Lovullo learned respect from late father's work

D-backs' skipper lost dad two months after being hired as manager

Lovullo learned respect from late father's work

PHOENIX -- It was Spring Training, and the D-backs were working on executing rundowns on a back field. A handful of Minor Leaguers had been asked to come out and serve as runners.

As the drill finished up, the Minor Leaguers began to exit the field to head back to the clubhouse when D-backs manager Torey Lovullo ran over to shake each of their hands and thank them for coming.

Like father, like son.

Sam Lovullo, who passed away at the age of 88 in January, taught his son to appreciate the people around him.

"Especially if they're doing a favor for you," Torey said. "You need to be mindful of the sacrifice they could have made."

Sam was an executive producer for "Hee Haw," a television variety show that featured country music. The show ran from 1969-71, and then for 21 years in syndication.

Whether it was Roy Clark or Buck Owens, Sam dealt with some of country's biggest stars, but he treated everyone on the set and in his life the same way -- with respect.

Torey would spend his summers around the set, but it wasn't until he got a little older that he realized that the people he called his friends were actually pretty famous.
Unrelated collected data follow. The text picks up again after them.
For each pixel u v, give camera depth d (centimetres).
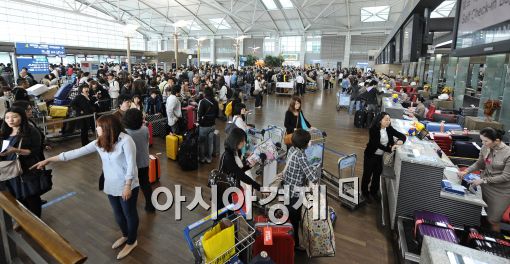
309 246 263
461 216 272
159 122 700
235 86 1278
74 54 2109
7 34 2444
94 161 525
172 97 604
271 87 1698
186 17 3300
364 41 3194
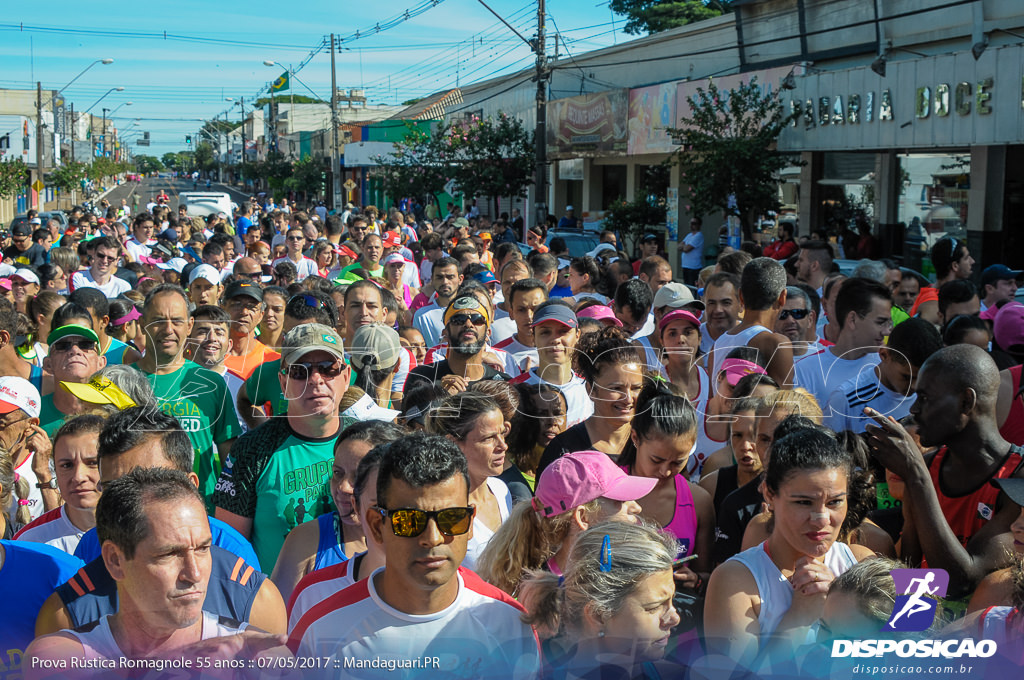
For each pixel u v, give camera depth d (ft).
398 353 17.98
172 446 11.96
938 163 53.67
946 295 23.36
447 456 9.07
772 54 67.62
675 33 79.77
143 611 8.99
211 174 484.33
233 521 13.46
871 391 15.93
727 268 25.62
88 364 16.43
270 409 17.78
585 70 94.68
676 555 11.35
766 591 10.22
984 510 12.42
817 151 62.54
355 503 10.68
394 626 9.18
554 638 9.68
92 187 234.38
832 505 10.10
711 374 17.84
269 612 10.30
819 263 28.71
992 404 12.63
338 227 50.83
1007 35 47.14
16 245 47.26
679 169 76.13
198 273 26.76
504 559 11.50
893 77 50.57
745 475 14.16
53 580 10.64
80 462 12.19
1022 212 50.01
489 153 100.89
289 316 21.68
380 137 157.17
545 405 16.34
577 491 11.23
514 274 26.35
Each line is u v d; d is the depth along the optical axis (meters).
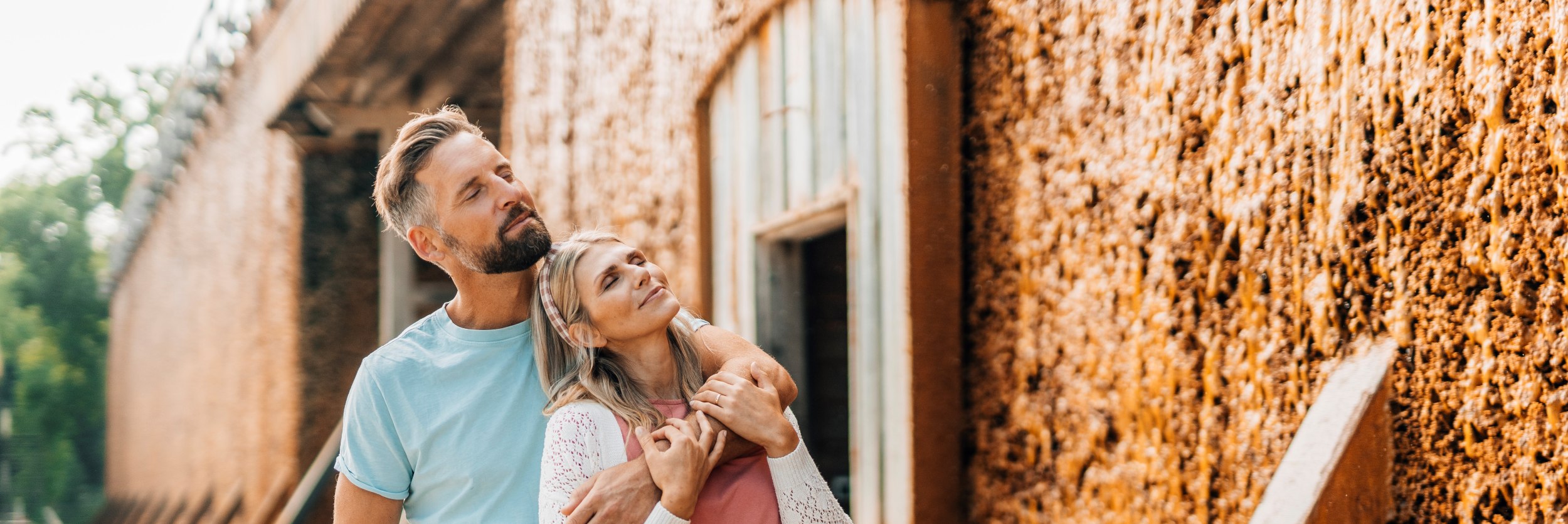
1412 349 1.74
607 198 5.42
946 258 2.92
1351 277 1.83
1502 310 1.59
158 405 19.62
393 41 7.54
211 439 14.19
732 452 1.88
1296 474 1.75
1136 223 2.32
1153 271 2.27
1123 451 2.36
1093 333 2.45
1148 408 2.28
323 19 7.64
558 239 2.06
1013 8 2.71
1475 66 1.61
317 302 9.73
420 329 2.06
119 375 26.16
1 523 29.91
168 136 15.82
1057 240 2.57
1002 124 2.78
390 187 1.96
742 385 1.88
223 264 13.30
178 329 17.20
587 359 1.91
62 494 32.44
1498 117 1.58
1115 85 2.38
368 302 9.89
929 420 2.90
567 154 5.99
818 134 3.49
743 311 4.17
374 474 2.01
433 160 1.91
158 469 19.53
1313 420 1.80
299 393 9.59
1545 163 1.52
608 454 1.85
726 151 4.26
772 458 1.88
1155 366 2.26
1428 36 1.69
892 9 2.96
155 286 19.80
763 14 3.82
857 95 3.20
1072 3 2.51
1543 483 1.53
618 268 1.88
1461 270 1.66
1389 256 1.77
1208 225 2.13
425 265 10.08
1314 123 1.90
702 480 1.79
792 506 1.88
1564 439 1.51
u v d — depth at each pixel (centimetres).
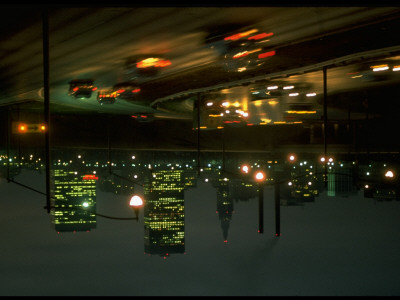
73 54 1692
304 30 1519
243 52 1745
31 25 1264
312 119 3781
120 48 1627
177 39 1517
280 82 2527
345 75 2323
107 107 3834
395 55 1852
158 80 2478
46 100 1177
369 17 1422
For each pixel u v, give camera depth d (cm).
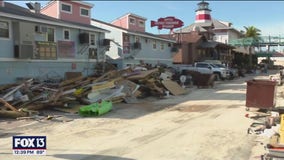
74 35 2970
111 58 3816
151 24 5619
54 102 1788
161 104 2048
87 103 1941
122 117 1589
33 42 2417
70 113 1717
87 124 1416
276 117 1334
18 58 2317
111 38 3812
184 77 3062
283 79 3350
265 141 1084
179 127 1328
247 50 8012
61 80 2595
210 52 6081
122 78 2420
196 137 1152
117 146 1045
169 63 4897
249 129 1237
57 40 2748
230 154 952
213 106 1911
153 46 4403
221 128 1291
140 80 2478
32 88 2028
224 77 4122
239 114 1602
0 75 2214
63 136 1195
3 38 2238
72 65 2933
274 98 1619
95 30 3186
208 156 934
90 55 3183
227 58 6794
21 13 2464
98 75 2914
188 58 5403
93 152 980
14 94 1833
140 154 958
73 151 992
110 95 2081
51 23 2609
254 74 5766
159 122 1446
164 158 919
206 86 3172
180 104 2034
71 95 1916
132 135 1197
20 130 1306
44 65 2589
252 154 951
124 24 4581
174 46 5047
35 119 1530
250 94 1650
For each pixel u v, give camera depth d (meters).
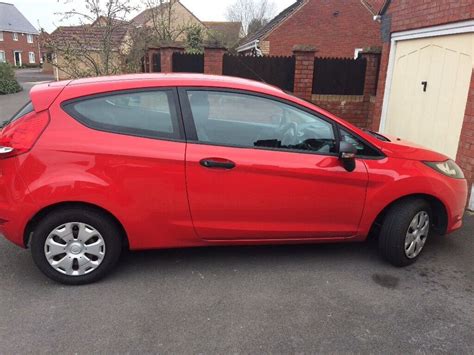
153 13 19.45
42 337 2.70
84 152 3.09
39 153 3.06
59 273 3.26
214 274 3.54
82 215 3.18
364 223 3.61
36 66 69.44
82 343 2.65
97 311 2.99
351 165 3.42
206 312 3.00
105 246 3.28
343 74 10.70
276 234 3.50
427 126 6.79
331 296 3.24
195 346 2.65
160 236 3.35
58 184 3.06
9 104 18.31
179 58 10.62
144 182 3.18
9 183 3.08
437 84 6.51
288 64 10.62
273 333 2.79
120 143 3.14
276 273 3.57
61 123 3.13
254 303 3.12
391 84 7.90
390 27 7.75
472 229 4.62
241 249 4.00
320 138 3.47
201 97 3.32
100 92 3.21
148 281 3.40
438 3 6.25
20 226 3.12
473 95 5.34
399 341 2.74
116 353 2.57
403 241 3.62
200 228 3.37
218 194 3.29
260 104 3.38
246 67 10.55
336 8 24.30
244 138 3.35
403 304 3.16
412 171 3.58
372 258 3.89
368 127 10.98
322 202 3.47
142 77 3.39
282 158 3.35
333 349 2.65
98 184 3.10
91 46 11.45
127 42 13.01
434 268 3.73
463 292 3.35
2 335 2.71
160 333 2.76
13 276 3.44
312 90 10.77
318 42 24.83
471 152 5.35
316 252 3.98
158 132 3.23
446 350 2.67
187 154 3.21
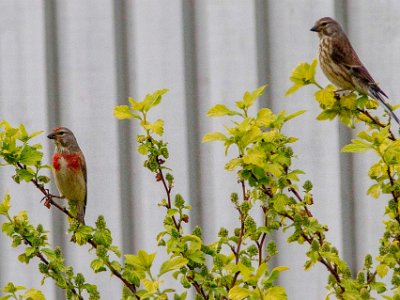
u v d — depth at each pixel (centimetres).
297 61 973
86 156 1040
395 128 955
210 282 635
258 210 963
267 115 669
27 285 1071
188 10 1002
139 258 612
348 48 918
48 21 1055
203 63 1001
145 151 687
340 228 958
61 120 1055
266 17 983
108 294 1031
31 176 707
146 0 1015
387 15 952
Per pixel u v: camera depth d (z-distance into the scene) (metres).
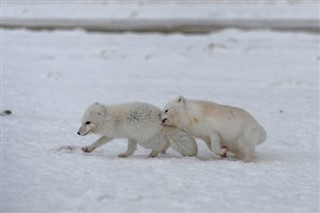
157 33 39.19
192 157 10.15
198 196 7.53
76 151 10.45
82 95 18.58
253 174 8.88
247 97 18.41
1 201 7.17
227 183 8.29
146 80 22.72
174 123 10.07
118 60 28.70
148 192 7.66
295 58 29.16
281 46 33.16
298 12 51.06
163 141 10.26
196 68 26.36
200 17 48.66
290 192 7.91
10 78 22.20
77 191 7.68
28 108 15.80
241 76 23.98
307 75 24.22
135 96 18.41
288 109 16.11
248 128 9.94
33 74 23.62
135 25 43.56
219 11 52.09
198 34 38.75
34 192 7.59
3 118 13.82
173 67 26.69
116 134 10.16
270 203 7.34
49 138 11.66
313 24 43.56
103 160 9.71
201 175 8.71
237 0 59.19
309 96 18.78
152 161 9.69
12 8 52.38
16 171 8.73
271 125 13.66
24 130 12.42
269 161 10.01
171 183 8.20
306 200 7.54
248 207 7.12
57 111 15.38
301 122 14.04
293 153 10.85
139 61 28.48
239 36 37.44
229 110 10.04
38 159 9.62
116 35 37.91
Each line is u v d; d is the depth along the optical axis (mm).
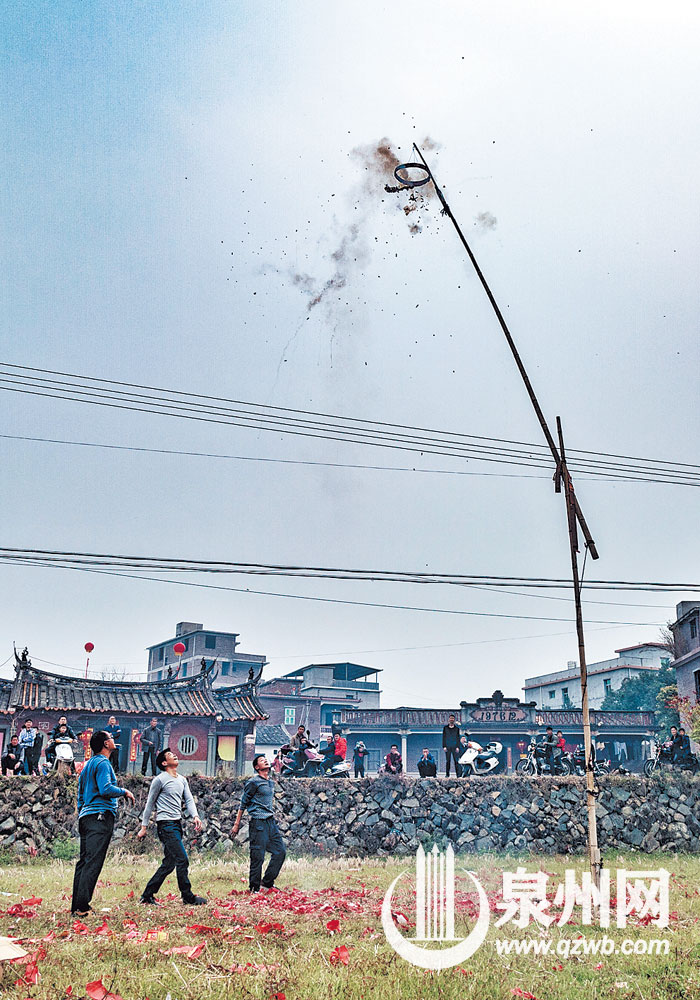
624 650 60844
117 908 8203
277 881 11648
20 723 31703
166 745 33625
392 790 17609
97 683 34094
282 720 58375
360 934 7402
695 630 34844
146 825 8922
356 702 60875
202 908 8391
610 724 46750
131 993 5309
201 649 60344
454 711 47438
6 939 6324
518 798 17922
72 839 15203
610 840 17812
"I remember there being a deck of cards, and Buck Owens would stop and play a game of cards with me, and I was like, 'Hey Buck, how are you doing?'" Torey said. "I mean, I didn't know who this guy was. He was just 'Buck.'"

Torey's fifth grade teacher was the one who finally got him to understand just who these people were that he was spending time around.

"Once I realized who they were and the impact they had on the entertainment industry, I was like, 'Man, my dad was treating them like normal people and having conversations with them the exact same way we had conversations around our dinner table,'" Torey said.

Ask Torey's players to talk about their manager, and their praise usually starts with his people skills and ability to relate to them. It's something that no doubt would make Sam proud. In fact, Torey is convinced that his dad would be happier about the relationships he's built with his players than even the fact that they are in the thick of a pennant race.

Torey got the D-backs job two months before Sam died, so the two did get to share that moment together. What they don't have is Father's Day together this year, and that is heartbreaking for Torey.

"There's going to be a huge void in my life on that particular day," Torey said. "I'm going to miss him and I'll be thinking about him. I will take comfort in that I had a couple months to give him that special feeling that we were both waiting for -- that I got to this position. He celebrated with me, and that's what I'll focus on. But there's going to be a great deal of sadness that he won't be able to be here or able to watch it on TV, because I know that he'd be very proud of me."

Not just for the job he's done, but also the way he's done the job.